Il n’y a donc qu’un pas pour imaginer ces intelligences artificielles se produire sur scène. Un pas qu’a su franchir le laboratoire Sony Computer Sciences et la Gaîté Lyrique en organisant en 2016 un concert atypique dans le cadre du Festival Intensive Science. Plusieurs artistes français comme Barbara Carlotti ou Lescop étaient alors invités pour interpréter des compositions uniques de Flow Machines. AI DJ project est un autre concert encore plus expérimental porté par le collectif japonais Qosmo. Il s’agit ici d’établir un dialogue entre une IA et un humain à travers un live DJ à “quatre mains”. Une IA Deep Learning mélange des morceaux sélectionnés et permet d’échanger avec le musicien Nao Tokui. L’IA écoute les morceaux joués par le DJ humain, détecte le tempo, juge le genre et traite l'information. Elle choisit alors le prochain morceau à jouer. Parfois, l'IA fonctionne de façon inattendue, en improvisant un morceau difficilement anticipable. L’intention des créateurs est en effet de donner une personnalité à l’intelligence artificielle. Ainsi, en ne la considérant pas comme une imitation de l’homme, les artistes font passer un message optimiste : ici personne ne remplace l’être humain. L’IA se positionne comme un partenaire capable de réfléchir sur la création musicale.


L’IA, actrice et scénariste 

La diffusion de l’intelligence artificielle concerne également d’autres domaines artistiques. D’abord dans le cinéma où quelques expérimentations ont été menées. Ainsi, l’intégralité du script du court-métrage Sunspring, sorti en 2016, a été imaginée par l’algorithme Benjamin. Après avoir analysé des dizaines de scénarios de films de science-fiction, repérant les particularités et les caractéristiques du genre, Benjamin a généré les dialogues pour les acteurs et des indications pour l’équipe de tournage. Si l’ensemble manque de cohérence, le résultat permet d’envisager une utilisation plus courante d’ici quelques années, dans des productions adaptées sur grand écran ou pour des mises en scènes au théâtre. Le metteur en scène montréalais Maxime Carbonneau est l’un des rares à approcher l’IA. En 2015, il invite Siri, l’assistant personnel d’Apple, à enfiler le costume de l’acteur principal.

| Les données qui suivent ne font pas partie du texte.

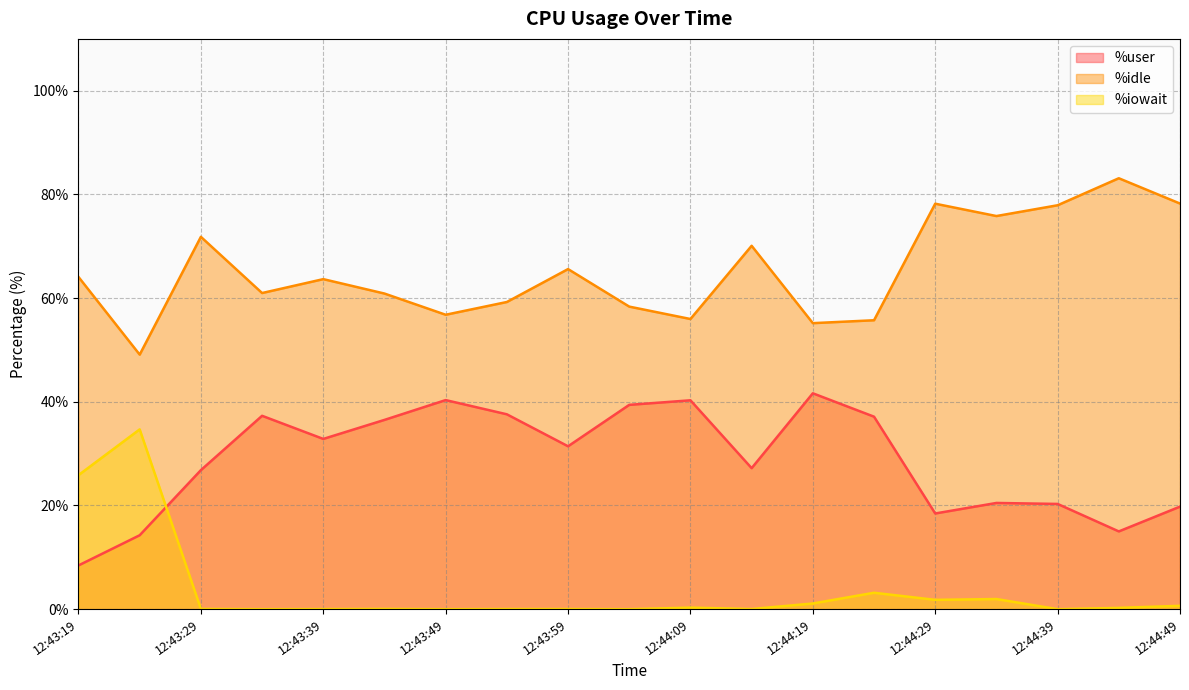

True or false: %idle and %iowait cross at least once.

False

Pendant plus d’une heure, la comédienne Laurence Dauphinais dialogue avec cette IA qui paradoxalement connaît tout de nous, sans que nous la connaissions en retour. La pièce révèle un aspect critique du pouvoir qui nous lie à cette technologie.

Rien ne sert néanmoins de tomber dans le catastrophisme. L’intelligence artificielle, comme toute technologie numérique, doit être vue comme un outil, pour le meilleur comme pour le pire. Les artistes d’aujourd’hui, lanceurs d'alertes ou simples témoins d’un futur en marche, nous invitent à questionner nos relations avec le monde. L’intelligence artificielle, elle, interroge notre rapport profond à l’art. Une chose reste certaine : les IA ont déjà commencé à révolutionner la création artistique.

  

 

(1) (The Business Week, 2004)

Par Adrien Cornelissen

 

Article publié dans la Revue AS - Actualité de la Scénographie N°213 – juin 2017

Le Laboratoire Arts & Technologies de Stereolux s’associe avec les Éditions AS (Actualités de la scénographie) pour une série d'articles consacrés aux technologies numériques, à l'art et au design. L'occasion de partager un point de vue original et documenté sur le futur des pratiques artistiques, en particulier dans le champ du spectacle vivant.